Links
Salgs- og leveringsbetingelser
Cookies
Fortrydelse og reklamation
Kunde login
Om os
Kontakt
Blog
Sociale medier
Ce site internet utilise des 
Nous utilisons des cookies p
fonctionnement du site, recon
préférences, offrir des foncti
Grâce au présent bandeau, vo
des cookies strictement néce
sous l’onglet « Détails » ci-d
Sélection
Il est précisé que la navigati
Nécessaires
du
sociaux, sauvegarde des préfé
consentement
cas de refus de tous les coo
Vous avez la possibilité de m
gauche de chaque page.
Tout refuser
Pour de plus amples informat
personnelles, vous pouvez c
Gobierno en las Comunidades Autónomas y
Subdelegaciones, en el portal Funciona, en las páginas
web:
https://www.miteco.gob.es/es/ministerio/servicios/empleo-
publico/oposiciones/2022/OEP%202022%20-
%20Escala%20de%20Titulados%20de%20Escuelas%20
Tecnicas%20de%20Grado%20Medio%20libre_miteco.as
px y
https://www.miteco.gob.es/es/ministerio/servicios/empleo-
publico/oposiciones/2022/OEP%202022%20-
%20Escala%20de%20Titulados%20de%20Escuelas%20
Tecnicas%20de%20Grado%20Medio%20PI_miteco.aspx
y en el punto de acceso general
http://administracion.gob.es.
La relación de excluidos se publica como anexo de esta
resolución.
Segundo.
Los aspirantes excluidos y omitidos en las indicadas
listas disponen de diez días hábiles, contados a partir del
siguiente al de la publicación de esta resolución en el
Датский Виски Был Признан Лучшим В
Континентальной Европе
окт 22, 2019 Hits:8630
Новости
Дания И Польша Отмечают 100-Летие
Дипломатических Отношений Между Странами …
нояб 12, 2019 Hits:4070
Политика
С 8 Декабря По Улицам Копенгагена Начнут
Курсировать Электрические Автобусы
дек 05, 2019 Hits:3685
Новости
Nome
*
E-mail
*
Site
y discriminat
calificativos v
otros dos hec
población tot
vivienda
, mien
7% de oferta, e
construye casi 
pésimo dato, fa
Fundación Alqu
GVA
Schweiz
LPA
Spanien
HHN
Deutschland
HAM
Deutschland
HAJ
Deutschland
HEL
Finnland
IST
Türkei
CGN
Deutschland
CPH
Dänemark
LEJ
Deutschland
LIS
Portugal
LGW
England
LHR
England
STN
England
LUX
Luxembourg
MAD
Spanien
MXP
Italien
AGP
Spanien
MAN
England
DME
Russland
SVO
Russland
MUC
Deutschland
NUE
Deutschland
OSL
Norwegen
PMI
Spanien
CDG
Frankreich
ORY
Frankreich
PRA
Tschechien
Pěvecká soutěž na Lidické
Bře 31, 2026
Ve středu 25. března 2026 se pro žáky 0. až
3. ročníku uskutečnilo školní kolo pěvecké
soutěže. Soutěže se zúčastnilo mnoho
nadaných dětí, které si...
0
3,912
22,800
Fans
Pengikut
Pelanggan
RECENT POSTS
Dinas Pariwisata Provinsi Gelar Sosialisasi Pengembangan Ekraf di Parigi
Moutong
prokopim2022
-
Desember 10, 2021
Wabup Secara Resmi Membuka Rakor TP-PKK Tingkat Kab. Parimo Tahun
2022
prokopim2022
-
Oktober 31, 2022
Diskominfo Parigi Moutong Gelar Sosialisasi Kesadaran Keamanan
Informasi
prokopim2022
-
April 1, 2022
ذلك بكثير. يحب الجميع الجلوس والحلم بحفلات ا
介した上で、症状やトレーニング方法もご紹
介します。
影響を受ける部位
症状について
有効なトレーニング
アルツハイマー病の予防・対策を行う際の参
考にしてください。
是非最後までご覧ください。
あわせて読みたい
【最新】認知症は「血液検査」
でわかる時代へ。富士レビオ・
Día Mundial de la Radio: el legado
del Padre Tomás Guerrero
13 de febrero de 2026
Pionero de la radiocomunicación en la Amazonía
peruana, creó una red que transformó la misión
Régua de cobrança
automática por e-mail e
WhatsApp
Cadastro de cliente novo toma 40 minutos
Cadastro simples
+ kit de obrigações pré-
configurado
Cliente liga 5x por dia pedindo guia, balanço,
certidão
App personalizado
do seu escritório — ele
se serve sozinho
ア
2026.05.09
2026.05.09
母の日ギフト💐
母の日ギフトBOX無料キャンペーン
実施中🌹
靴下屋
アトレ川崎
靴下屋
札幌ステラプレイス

******************************

* _YOUR ASSIGNMENT_
This exercise requires that all of the entries be repeated exactly.

* _WRITTEN SOLUTION_
Links
Salgs- og leveringsbetingelser
Cookies
Fortrydelse og reklamation
Kunde login
Om os
Kontakt
Blog
Sociale medier
Ce site internet utilise des 
Nous utilisons des cookies p
fonctionnement du site, recon
préférences, offrir des foncti
Grâce au présent bandeau, vo
des cookies strictement néce
sous l’onglet « Détails » ci-d
Sélection
Il est précisé que la navigati
Nécessaires
du
sociaux, sauvegarde des préfé
consentement
cas de refus de tous les coo
Vous avez la possibilité de m
gauche de chaque page.
Tout refuser
Pour de plus amples informat
personnelles, vous pouvez c
Gobierno en las Comunidades Autónomas y
Subdelegaciones, en el portal Funciona, en las páginas
web:
https://www.miteco.gob.es/es/ministerio/servicios/empleo-
publico/oposiciones/2022/OEP%202022%20-
%20Escala%20de%20Titulados%20de%20Escuelas%20
Tecnicas%20de%20Grado%20Medio%20libre_miteco.as
px y
https://www.miteco.gob.es/es/ministerio/servicios/empleo-
publico/oposiciones/2022/OEP%202022%20-
%20Escala%20de%20Titulados%20de%20Escuelas%20
Tecnicas%20de%20Grado%20Medio%20PI_miteco.aspx
y en el punto de acceso general
http://administracion.gob.es.
La relación de excluidos se publica como anexo de esta
resolución.
Segundo.
Los aspirantes excluidos y omitidos en las indicadas
listas disponen de diez días hábiles, contados a partir del
siguiente al de la publicación de esta resolución en el
Датский Виски Был Признан Лучшим В
Континентальной Европе
окт 22, 2019 Hits:8630
Новости
Дания И Польша Отмечают 100-Летие
Дипломатических Отношений Между Странами …
нояб 12, 2019 Hits:4070
Политика
С 8 Декабря По Улицам Копенгагена Начнут
Курсировать Электрические Автобусы
дек 05, 2019 Hits:3685
Новости
Nome
*
E-mail
*
Site
y discriminat
calificativos v
otros dos hec
población tot
vivienda
, mien
7% de oferta, e
construye casi 
pésimo dato, fa
Fundación Alqu
GVA
Schweiz
LPA
Spanien
HHN
Deutschland
HAM
Deutschland
HAJ
Deutschland
HEL
Finnland
IST
Türkei
CGN
Deutschland
CPH
Dänemark
LEJ
Deutschland
LIS
Portugal
LGW
England
LHR
England
STN
England
LUX
Luxembourg
MAD
Spanien
MXP
Italien
AGP
Spanien
MAN
England
DME
Russland
SVO
Russland
MUC
Deutschland
NUE
Deutschland
OSL
Norwegen
PMI
Spanien
CDG
Frankreich
ORY
Frankreich
PRA
Tschechien
Pěvecká soutěž na Lidické
Bře 31, 2026
Ve středu 25. března 2026 se pro žáky 0. až
3. ročníku uskutečnilo školní kolo pěvecké
soutěže. Soutěže se zúčastnilo mnoho
nadaných dětí, které si...
0
3,912
22,800
Fans
Pengikut
Pelanggan
RECENT POSTS
Dinas Pariwisata Provinsi Gelar Sosialisasi Pengembangan Ekraf di Parigi
Moutong
prokopim2022
-
Desember 10, 2021
Wabup Secara Resmi Membuka Rakor TP-PKK Tingkat Kab. Parimo Tahun
2022
prokopim2022
-
Oktober 31, 2022
Diskominfo Parigi Moutong Gelar Sosialisasi Kesadaran Keamanan
Informasi
prokopim2022
-
April 1, 2022
ذلك بكثير. يحب الجميع الجلوس والحلم بحفلات ا
介した上で、症状やトレーニング方法もご紹
介します。
影響を受ける部位
症状について
有効なトレーニング
アルツハイマー病の予防・対策を行う際の参
考にしてください。
是非最後までご覧ください。
あわせて読みたい
【最新】認知症は「血液検査」
でわかる時代へ。富士レビオ・
Día Mundial de la Radio: el legado
del Padre Tomás Guerrero
13 de febrero de 2026
Pionero de la radiocomunicación en la Amazonía
peruana, creó una red que transformó la misión
Régua de cobrança
automática por e-mail e
WhatsApp
Cadastro de cliente novo toma 40 minutos
Cadastro simples
+ kit de obrigações pré-
configurado
Cliente liga 5x por dia pedindo guia, balanço,
certidão
App personalizado
do seu escritório — ele
se serve sozinho
ア
2026.05.09
2026.05.09
母の日ギフト💐
母の日ギフトBOX無料キャンペーン
実施中🌹
靴下屋
アトレ川崎
靴下屋
札幌ステラプレイス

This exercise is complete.